Jun 30, 2025 Jun 30, 2024 Sep 30, 2023 Jun 30, 2023 Sep 30, 2022
Fixed asset turnover 2.90 2.43
Total asset turnover 0.01 0.32 0.38 0.38 0.42

The analysis of Coherent Inc.'s long-term activity ratios reveals notable trends over the specified periods. The Fixed Asset Turnover ratio demonstrates an upward trajectory, increasing from 2.43 as of September 30, 2022, to 2.90 by September 30, 2023. The absence of subsequent data points for June 30, 2023, and June 30, 2024, limits the ability to infer trends beyond this date; however, the observed increase within this period indicates improved utilization of fixed assets in generating revenue.

In contrast, the Total Asset Turnover ratio exhibits a declining trend over the reporting periods, decreasing from 0.42 on September 30, 2022, to 0.38 by June 30, 2023, and remaining steady at 0.38 on September 30, 2023. Further data points for June 30, 2024, and June 30, 2025, show a continued decline to 0.32 and significantly to 0.01, respectively.
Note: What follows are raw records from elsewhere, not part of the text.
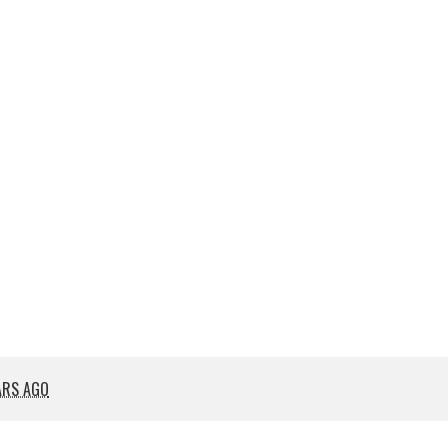
ARS AGO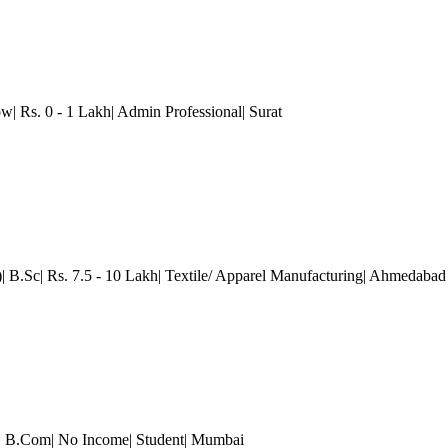
w| Rs. 0 - 1 Lakh| Admin Professional| Surat
| B.Sc| Rs. 7.5 - 10 Lakh| Textile/ Apparel Manufacturing
| Ahmedabad
)| B.Com| No Income| Student
| Mumbai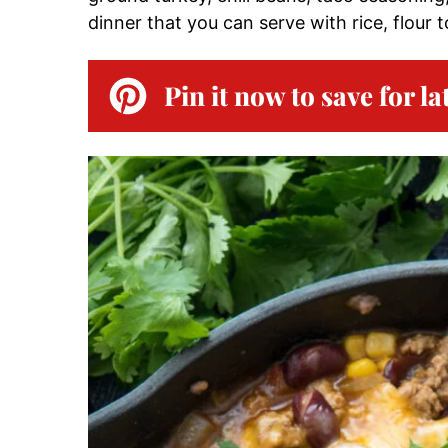
dinner that you can serve with rice, flour to
Pin it now to save for la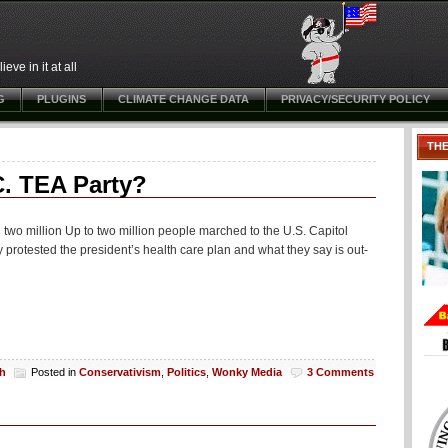
ve in it at all
G
PLUGINS
CLIMATE CHANGE DATA
PRIVACY/SECURITY POLICY
TH
. TEA Party?
 two million Up to two million people marched to the U.S. Capitol
protested the president’s health care plan and what they say is out-
ch
Posted in
Conservativism
,
Politics
,
Wonky Media
3 Comments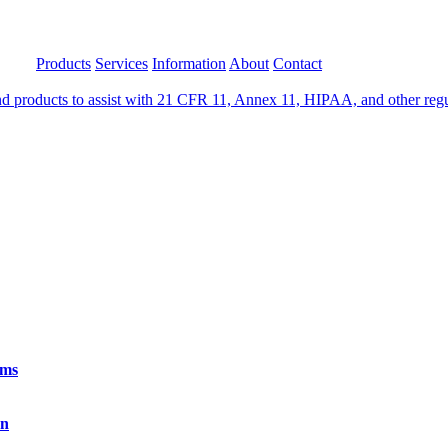
Products
Services
Information
About
Contact
 products to assist with 21 CFR 11, Annex 11, HIPAA, and other regula
rms
on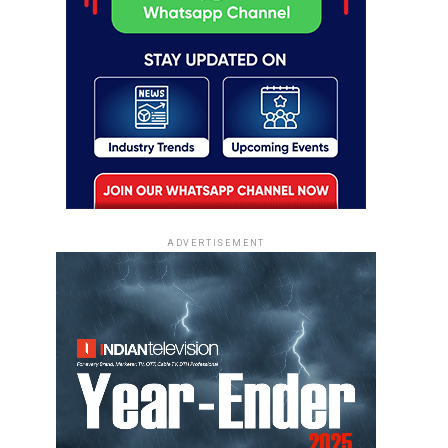
ADVERTISEMENT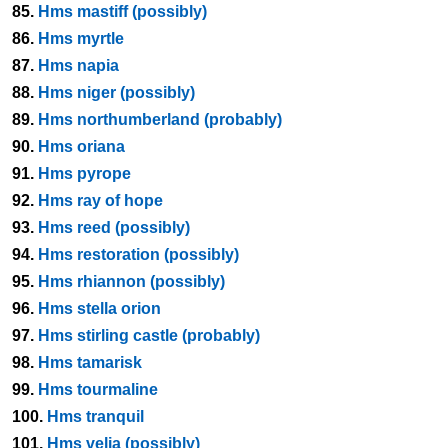
85.
Hms mastiff (possibly)
86.
Hms myrtle
87.
Hms napia
88.
Hms niger (possibly)
89.
Hms northumberland (probably)
90.
Hms oriana
91.
Hms pyrope
92.
Hms ray of hope
93.
Hms reed (possibly)
94.
Hms restoration (possibly)
95.
Hms rhiannon (possibly)
96.
Hms stella orion
97.
Hms stirling castle (probably)
98.
Hms tamarisk
99.
Hms tourmaline
100.
Hms tranquil
101.
Hms velia (possibly)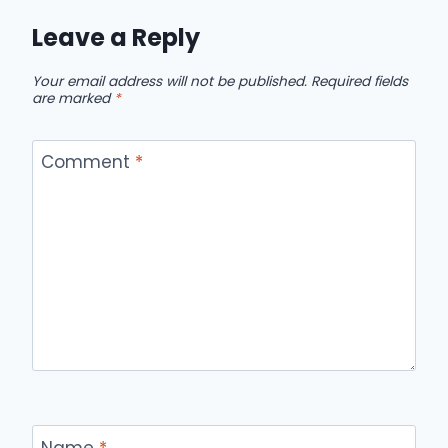
Leave a Reply
Your email address will not be published.
Required fields
are marked
*
Comment
*
Name
*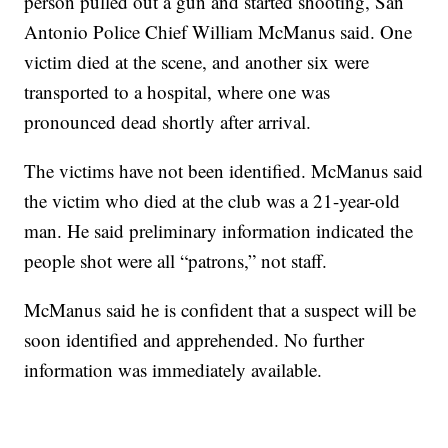
person pulled out a gun and started shooting, San
Antonio Police Chief William McManus said. One
victim died at the scene, and another six were
transported to a hospital, where one was
pronounced dead shortly after arrival.
The victims have not been identified. McManus said
the victim who died at the club was a 21-year-old
man. He said preliminary information indicated the
people shot were all “patrons,” not staff.
McManus said he is confident that a suspect will be
soon identified and apprehended. No further
information was immediately available.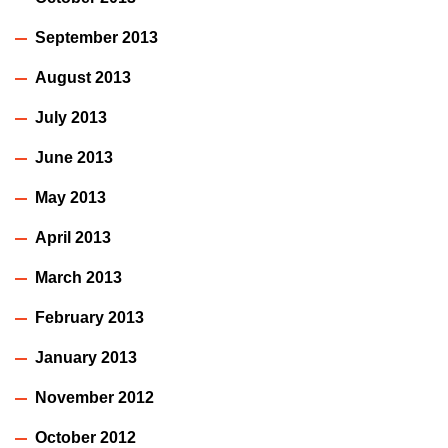
September 2013
August 2013
July 2013
June 2013
May 2013
April 2013
March 2013
February 2013
January 2013
November 2012
October 2012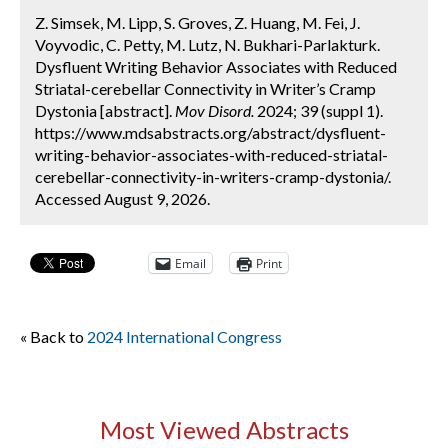
Z. Simsek, M. Lipp, S. Groves, Z. Huang, M. Fei, J.
Voyvodic, C. Petty, M. Lutz, N. Bukhari-Parlakturk.
Dysfluent Writing Behavior Associates with Reduced
Striatal-cerebellar Connectivity in Writer’s Cramp
Dystonia [abstract].
Mov Disord.
2024; 39 (suppl 1).
https://www.mdsabstracts.org/abstract/dysfluent-
writing-behavior-associates-with-reduced-striatal-
cerebellar-connectivity-in-writers-cramp-dystonia/.
Accessed August 9, 2026.
Email
Print
« Back to
2024 International Congress
Most Viewed Abstracts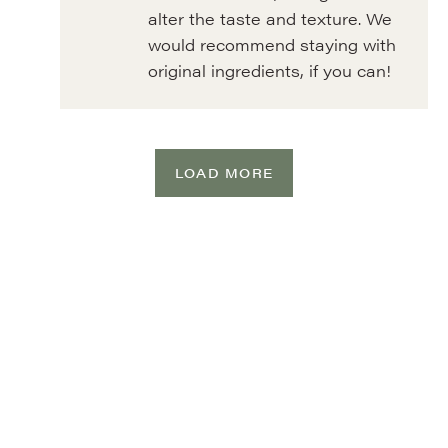
alter the taste and texture. We
would recommend staying with
original ingredients, if you can!
LOAD MORE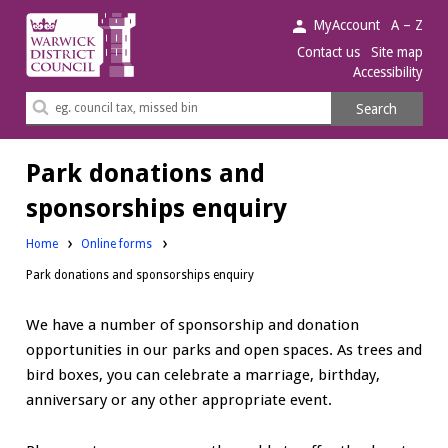
Warwick
MyAccount
A – Z
District
Contact us
Site map
Accessibility
Council.
Search
Search
this
site
Park donations and
sponsorships enquiry
Home
Online forms
Park donations and sponsorships enquiry
We have a number of sponsorship and donation
opportunities in our parks and open spaces. As trees and
bird boxes, you can celebrate a marriage, birthday,
anniversary or any other appropriate event.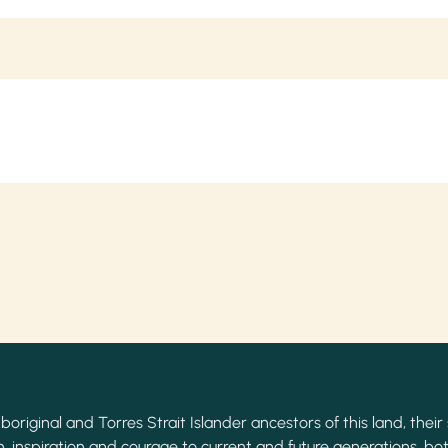
original and Torres Strait Islander ancestors of this land, their 
, inspiration and courage to current and future generations, bot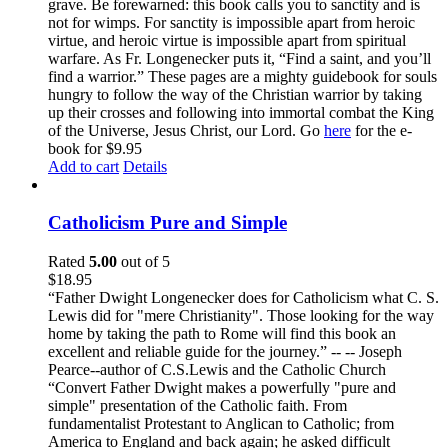
grave. Be forewarned: this book calls you to sanctity and is
not for wimps. For sanctity is impossible apart from heroic
virtue, and heroic virtue is impossible apart from spiritual
warfare. As Fr. Longenecker puts it, “Find a saint, and you’ll
find a warrior.” These pages are a mighty guidebook for souls
hungry to follow the way of the Christian warrior by taking
up their crosses and following into immortal combat the King
of the Universe, Jesus Christ, our Lord. Go
here
for the e-
book for $9.95
Add to cart
Details
Catholicism Pure and Simple
Rated
5.00
out of 5
$
18.95
“Father Dwight Longenecker does for Catholicism what C. S.
Lewis did for "mere Christianity". Those looking for the way
home by taking the path to Rome will find this book an
excellent and reliable guide for the journey.” -- -- Joseph
Pearce--author of C.S.Lewis and the Catholic Church
“Convert Father Dwight makes a powerfully "pure and
simple" presentation of the Catholic faith. From
fundamentalist Protestant to Anglican to Catholic; from
America to England and back again; he asked difficult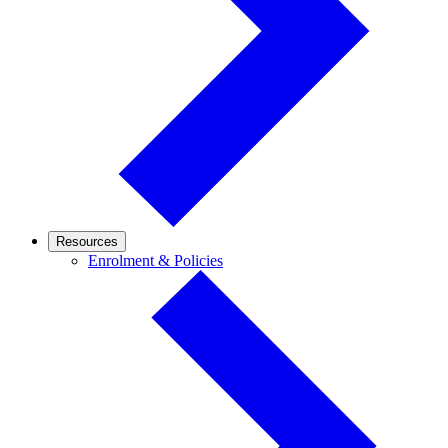
Resources
Enrolment
Enrolment & Policies
&
Policies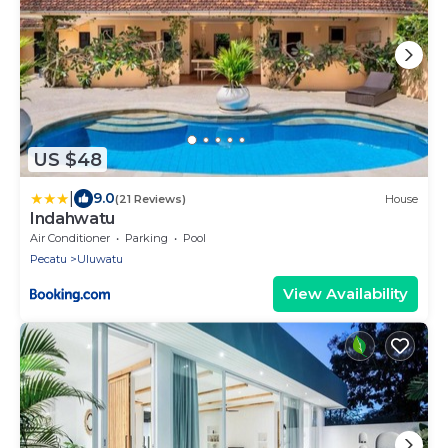
US $48
|
9.0
(21 Reviews)
House
Indahwatu
Air Conditioner
Parking
Pool
Pecatu
Uluwatu
View Availability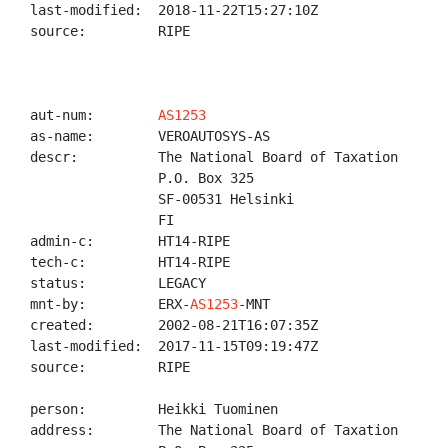
last-modified:  2018-11-22T15:27:10Z

source:         RIPE

aut-num:        
AS1253
as-name:        VEROAUTOSYS-AS

descr:          The National Board of Taxation

                P.O. Box 325

                SF-00531 Helsinki

                FI

admin-c:        HT14-RIPE

tech-c:         HT14-RIPE

status:         LEGACY

mnt-by:         ERX-
AS1253
-MNT

created:        2002-08-21T16:07:35Z

last-modified:  2017-11-15T09:19:47Z

source:         RIPE

person:         Heikki Tuominen

address:        The National Board of Taxation
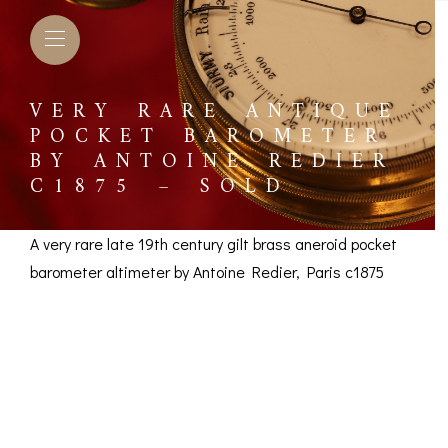
VERY RARE ANTIQUE
POCKET BAROMETER
BY ANTOINE REDIER
C1875 – SOLD
A very rare late 19th century gilt brass aneroid pocket
barometer altimeter by Antoine Redier, Paris c1875
Very Rare Pocket
Barometer by Antoine
L BAROMETERS &
BAROGRAPHS &
COMP
TIMETERS
OTHER RECORDERS
Redier c1875 – SOLD
SEXT
CKET
BAROGRAPH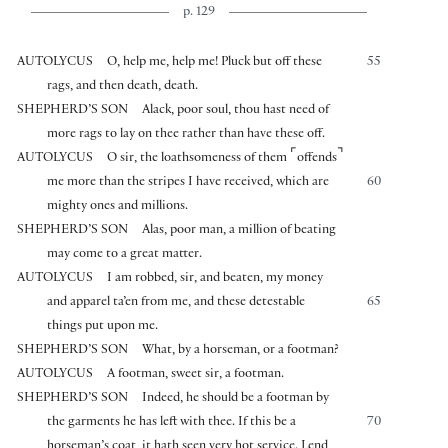
p. 129
AUTOLYCUS
O, help me, help me! Pluck but off these
55
rags, and then death, death.
SHEPHERD’S SON
Alack, poor soul, thou hast need of
more rags to lay on thee rather than have these off.
⌜
⌝
AUTOLYCUS
O sir, the loathsomeness of them
offends
me more than the stripes I have received, which are
60
mighty ones and millions.
SHEPHERD’S SON
Alas, poor man, a million of beating
may come to a great matter.
AUTOLYCUS
I am robbed, sir, and beaten, my money
and apparel ta’en from me, and these detestable
65
things put upon me.
SHEPHERD’S SON
What, by a horseman, or a footman?
AUTOLYCUS
A footman, sweet sir, a footman.
SHEPHERD’S SON
Indeed, he should be a footman by
the garments he has left with thee. If this be a
70
horseman’s coat, it hath seen very hot service. Lend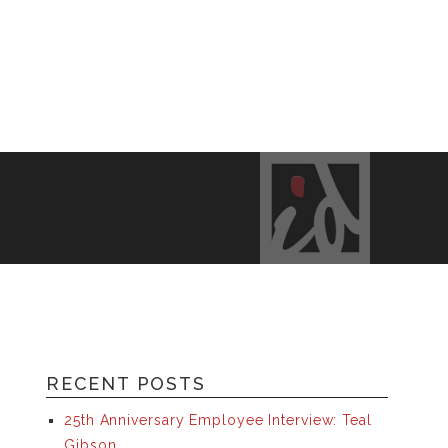
RECENT POSTS
25th Anniversary Employee Interview: Teal
Gibson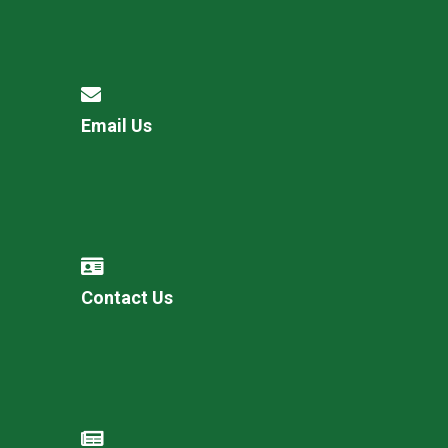
Email Us
Contact Us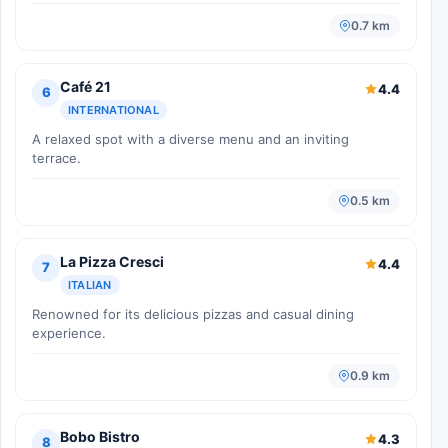
0.7 km
Café 21
4.4
6
INTERNATIONAL
A relaxed spot with a diverse menu and an inviting
terrace.
0.5 km
La Pizza Cresci
4.4
7
ITALIAN
Renowned for its delicious pizzas and casual dining
experience.
0.9 km
Bobo Bistro
4.3
8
This suggests a diminishing efficiency in utilizing total assets to generate sales, particularly pronounced by the June 30, 2025 data, indicating that the company's asset base is producing substantially less revenue per dollar of assets over time.

Overall, while fixed asset utilization has improved slightly during the recent period, the decline in total asset turnover signals a potential decrease in overall operational efficiency regarding asset deployment. This divergence may reflect strategic shifts, changes in asset composition, or operational challenges impacting the overall revenue-generating capacity of the company's asset base.